Quem ajuda a Amazon a fechar no azul é a divisão de computação em nuvem, a Amazon Web Services, e não a venda de produtos. Um endereço melhor para reproduzir é o JD.com, o site chinês que conseguiu a mudança de loja online para marketplace em cinco anos. Em 2013, as vendas diretas superavam em quatro vezes os negócios do marketplace. Dois anos depois, ambos estão muito próximos. As diretas faturaram US$ 61,3 bilhões, e o shopping virtual US$ 49,7 bilhões no terceiro trimestre de 2015. Tudo indica que, este ano, o jogo vai virar.

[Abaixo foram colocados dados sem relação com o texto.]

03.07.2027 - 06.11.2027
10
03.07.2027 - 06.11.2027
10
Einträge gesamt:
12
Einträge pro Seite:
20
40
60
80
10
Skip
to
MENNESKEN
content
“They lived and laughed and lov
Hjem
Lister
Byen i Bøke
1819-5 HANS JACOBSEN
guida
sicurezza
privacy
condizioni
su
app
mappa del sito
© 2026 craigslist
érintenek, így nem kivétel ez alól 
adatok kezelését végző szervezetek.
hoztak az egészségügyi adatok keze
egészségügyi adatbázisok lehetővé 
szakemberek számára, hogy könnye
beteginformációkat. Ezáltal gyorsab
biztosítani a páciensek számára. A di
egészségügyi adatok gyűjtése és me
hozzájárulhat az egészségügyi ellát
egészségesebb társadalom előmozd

O desafio de uma guinada para o modelo de marketplace se aprofunda porque a competição virá de todos os lados. No ar desde o começo de 2014, o shopping virtual do Walmart Brasil tem mais de mil fornecedores. Sites médios também têm seus shoppings virtuais. É o caso de Dafiti e Netshoes. Ambas estrearam seus serviços quase simultaneamente, no começo de 2016, e têm foco especial nos setores onde atuam: roupas, acessórios de moda e sapatos. Nos próximos anos, a Netshoes usará sua estrutura para lançar outras lojas que vendam produtos de alta rotatividade e com margens gordas, diz o diretor financeiro do grupo, Leonardo Dib. Cada nova loja terá seu próprio serviço para fornecedores venderem seus produtos.

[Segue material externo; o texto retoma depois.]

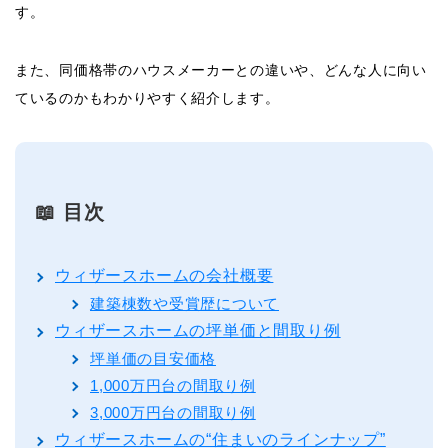
す。
また、同価格帯のハウスメーカーとの違いや、どんな人に向い
ているのかもわかりやすく紹介します。
📖 目次
ウィザースホームの会社概要
建築棟数や受賞歴について
ウィザースホームの坪単価と間取り例
坪単価の目安価格
1,000万円台の間取り例
3,000万円台の間取り例
ウィザースホームの“住まいのラインナップ”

Há ainda exceções, de lojas online que vendem produtos próprios – não são, portanto, marketplaces –, mas vão bem. Mas elas fazem muito mais do que simplesmente vender. Um exemplo é o site de vinhos Wine. Fundada em 2008, a loja só alcançou o lucro quando lançou o Clube W, um serviço que seleciona e envia garrafas da bebida todo mês à casa dos clientes. Em quatro anos, já são mais de 130 mil consumidores, que pagam uma mensalidade entre R$ 66 e R$ 372 pela comodidade. E quem assina o clube, gasta mais no site – o que garante maior receita. Desde 2013, a Wine faz parte do exclusivo clube das lojas online lucrativas. Mas, como se vê, vai muito além da simples venda de vinhos pela web.